His turnover percentages have always been good, a key ingredient in a player like him being a net positive offensively. Moore picks his spots, unlike guys in his player archetype that can often get lost in hero ball. That’s not him.
“I think he had a span where he didn’t touch the floor for 2-3 games. Never bothered (him),” Pelicans forward Zion Williamson said of Moore. “He was like, ‘I know my role. I know what I can bring to the team. When the team is ready, they’ll bring me.'”
Moore also likes to mix it up, which is where most of his defensive pluses come in.
In this clip, you’ll see the lack of speed, but he’s being a nuisance and still covering his spots.

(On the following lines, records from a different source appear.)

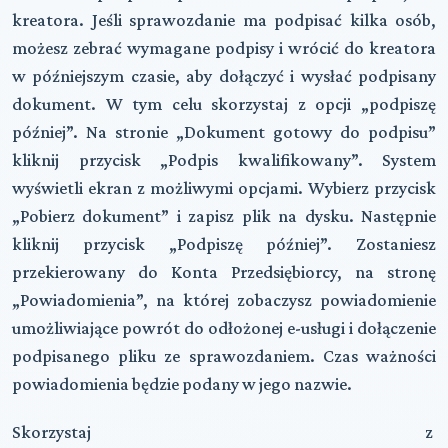
kreatora. Jeśli sprawozdanie ma podpisać
kilka osób
,
możesz zebrać wymagane podpisy i wrócić do kreatora
w późniejszym czasie, aby dołączyć i wysłać podpisany
dokument. W tym celu
skorzystaj z opcji „podpiszę
później”
. Na stronie „Dokument gotowy do podpisu”
kliknij przycisk „Podpis kwalifikowany”. System
wyświetli ekran z możliwymi opcjami. Wybierz przycisk
„Pobierz dokument” i zapisz plik na dysku. Następnie
kliknij przycisk „Podpiszę później”. Zostaniesz
przekierowany do Konta Przedsiębiorcy, na stronę
„Powiadomienia”, na której zobaczysz powiadomienie
umożliwiające powrót do odłożonej e-usługi i dołączenie
podpisanego pliku ze sprawozdaniem. Czas ważności
powiadomienia będzie podany w jego nazwie.
Skorzystaj z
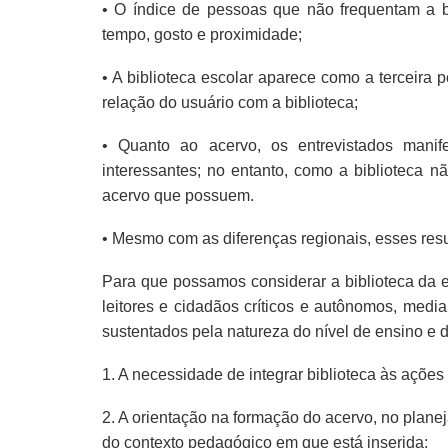
• O índice de pessoas que não frequentam a bi
tempo, gosto e proximidade;
• A biblioteca escolar aparece como a terceira p
relação do usuário com a biblioteca;
• Quanto ao acervo, os entrevistados manif
interessantes; no entanto, como a biblioteca 
acervo que possuem.
• Mesmo com as diferenças regionais, esses res
Para que possamos considerar a biblioteca da
leitores e cidadãos críticos e autônomos, medi
sustentados pela natureza do nível de ensino e 
1. A necessidade de integrar biblioteca às açõe
2. A orientação na formação do acervo, no plane
do contexto pedagógico em que está inserida;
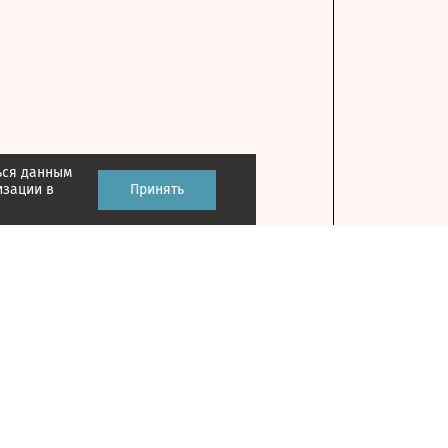
ься данным
изации в
Принять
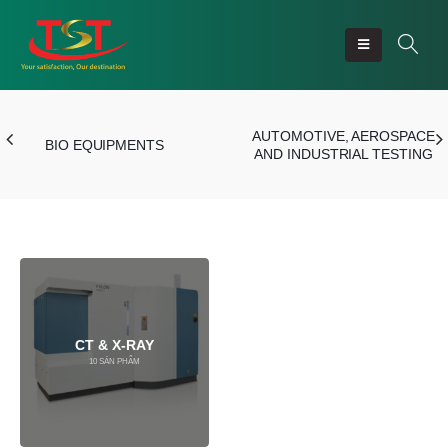
AUTOMOTIVE, AEROSPACE
BIO EQUIPMENTS
AND INDUSTRIAL TESTING
CT & X-RAY
10
SẢN PHẨM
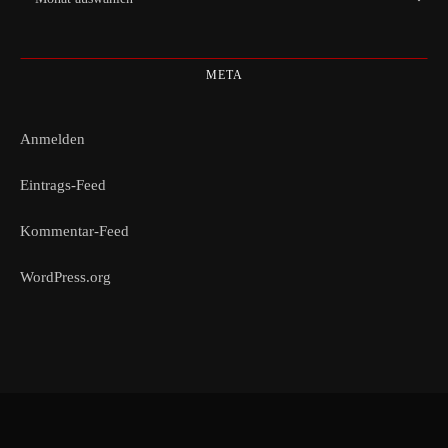
META
Anmelden
Eintrags-Feed
Kommentar-Feed
WordPress.org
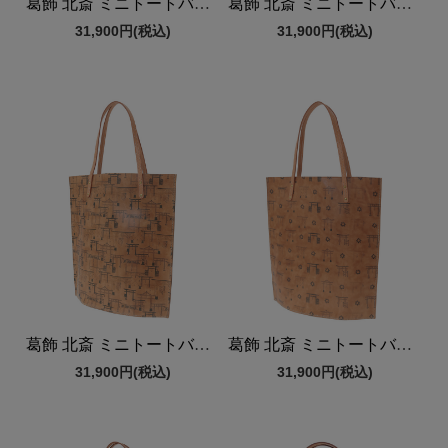
葛飾 北斎 ミニトートバッグ
葛飾 北斎 ミニトートバッグ
31,900円
(税込)
31,900円
(税込)
葛飾 北斎 ミニトートバッグ
葛飾 北斎 ミニトートバッグ
31,900円
(税込)
31,900円
(税込)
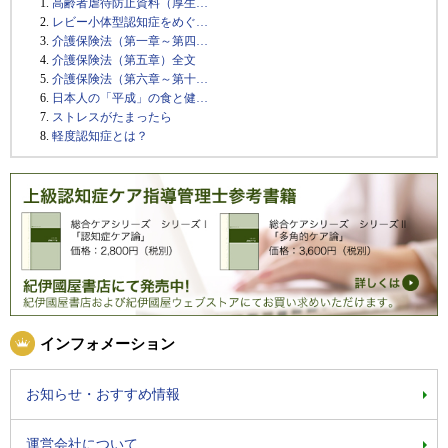
高齢者虐待防止資料（厚生…
レビー小体型認知症をめぐ…
介護保険法（第一章～第四…
介護保険法（第五章）全文
介護保険法（第六章～第十…
日本人の「平成」の食と健…
ストレスがたまったら
軽度認知症とは？
インフォメーション
お知らせ・おすすめ情報
運営会社について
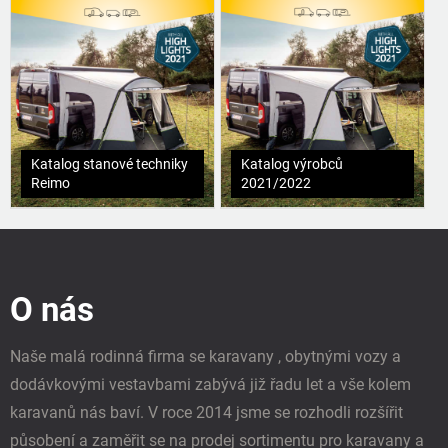
Katalog stanové techniky
Katalog výrobců
Reimo
2021/2022
Z
á
p
O nás
a
t
í
Naše malá rodinná firma se karavany , obytnými vozy a
dodávkovými vestavbami zabývá již řadu let a vše kolem
karavanů nás baví. V roce 2014 jsme se rozhodli rozšířit
působení a zaměřit se na prodej sortimentu pro karavany a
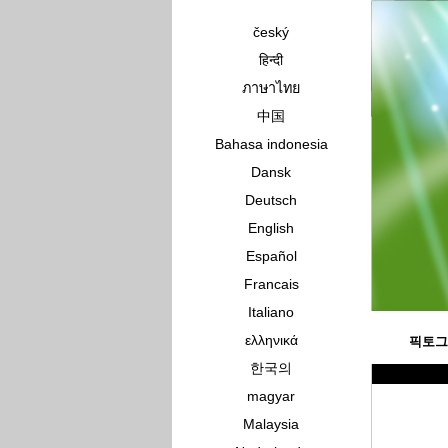
český
हिन्दी
ภาษาไทย
中国
Bahasa indonesia
Dansk
Deutsch
English
Español
Francais
Italiano
ελληνικά
픽토그
한국의
magyar
Malaysia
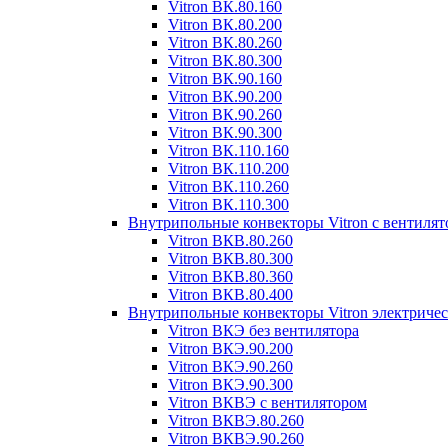
Vitron ВК.80.160
Vitron ВК.80.200
Vitron ВК.80.260
Vitron ВК.80.300
Vitron ВК.90.160
Vitron ВК.90.200
Vitron ВК.90.260
Vitron ВК.90.300
Vitron ВК.110.160
Vitron ВК.110.200
Vitron ВК.110.260
Vitron ВК.110.300
Внутрипольные конвекторы Vitron с вентиля
Vitron ВКВ.80.260
Vitron ВКВ.80.300
Vitron ВКВ.80.360
Vitron ВКВ.80.400
Внутрипольные конвекторы Vitron электриче
Vitron ВКЭ без вентилятора
Vitron ВКЭ.90.200
Vitron ВКЭ.90.260
Vitron ВКЭ.90.300
Vitron ВКВЭ с вентилятором
Vitron ВКВЭ.80.260
Vitron ВКВЭ.90.260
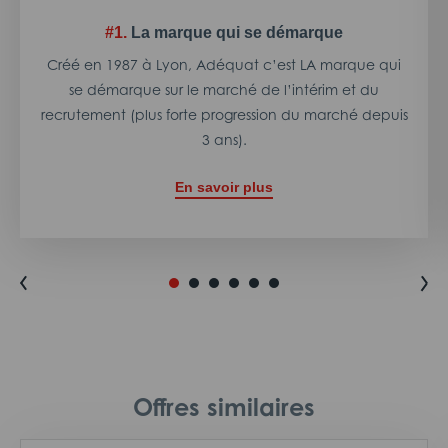
#1.
La marque qui se démarque
Créé en 1987 à Lyon, Adéquat c’est LA marque qui
se démarque sur le marché de l’intérim et du
recrutement (plus forte progression du marché depuis
3 ans).
En savoir plus
Offres similaires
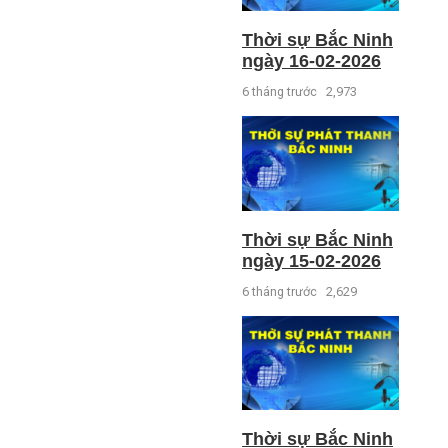
Thời sự Bắc Ninh
ngày 16-02-2026
6 tháng trước
2,973
Thời sự Bắc Ninh
ngày 15-02-2026
6 tháng trước
2,629
Thời sự Bắc Ninh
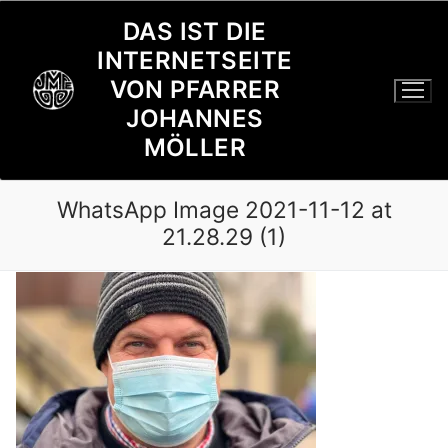
Zum
DAS IST DIE
Inhalt
INTERNETSEITE
springen
VON PFARRER
JOHANNES
MÖLLER
WhatsApp Image 2021-11-12 at
21.28.29 (1)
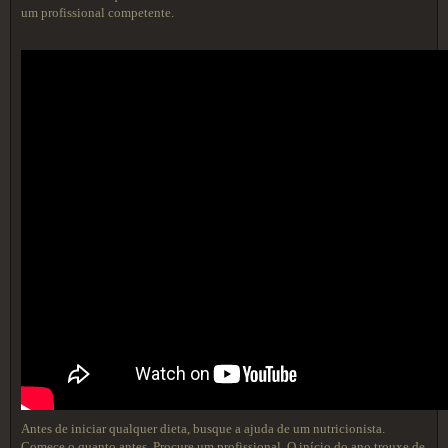
um profissional competente.
Antes de iniciar qualquer dieta, busque a ajuda de um nutricionista.
Comece o quanto antes. Procure um profissional. O início do ano trouxe de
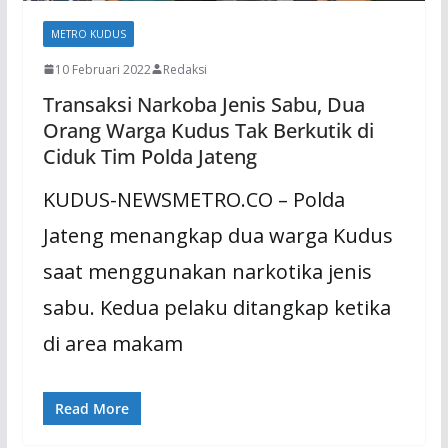
METRO KUDUS
10 Februari 2022
Redaksi
Transaksi Narkoba Jenis Sabu, Dua
Orang Warga Kudus Tak Berkutik di
Ciduk Tim Polda Jateng
KUDUS-NEWSMETRO.CO – Polda
Jateng menangkap dua warga Kudus
saat menggunakan narkotika jenis
sabu. Kedua pelaku ditangkap ketika
di area makam
Read More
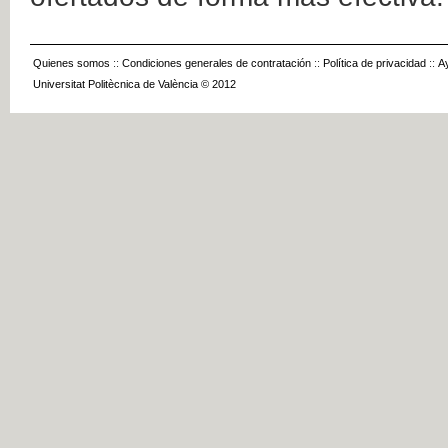
Quienes somos
::
Condiciones generales de contratación
::
Política de privacidad
::
A
Universitat Politècnica de València © 2012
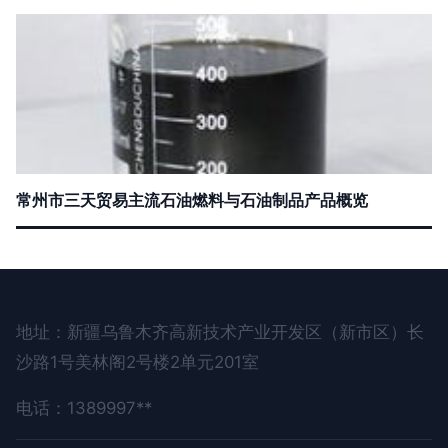
常州市三天贸易主流石油燃料与石油制品产品概览
地址：新疆乌鲁木齐高新技术产业开发区（新市区）长
沙路1号美林阁2号楼2单元201室
电话：1389997**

With the additions of Paul, Jae Crowder and Moore joining Jevon Carter and Mikal Bridges, the Suns are going to be one of the most annoying teams in the league.
There’s a handful of clips of Moore drawing fouls like this one, where he gets grabbed because he’s just bothering someone too much.
Where Moore slots into the Suns’ pecking order on the depth chart is unclear. As a combo, he’s likely competing with minutes for Jevon Carter, who earned his own share of minutes for his play last season as a defender and shooter. While Payne is more of a score-first point guard, he can still initiate some things, where he’ll likely separate himself.
Regardless, general manager James Jones values depth on a roster. And with that, he gives his head coach Monty Williams a variety of skills and plenty of lineup possibilities. Assuming Dario Saric is back, this is a deep team.
That’s a pretty remarkable thing to say considering you couldn’t construct a Suns team using all of 2014-18 that is as good as this one. Jones has had himself one heck of an offseason.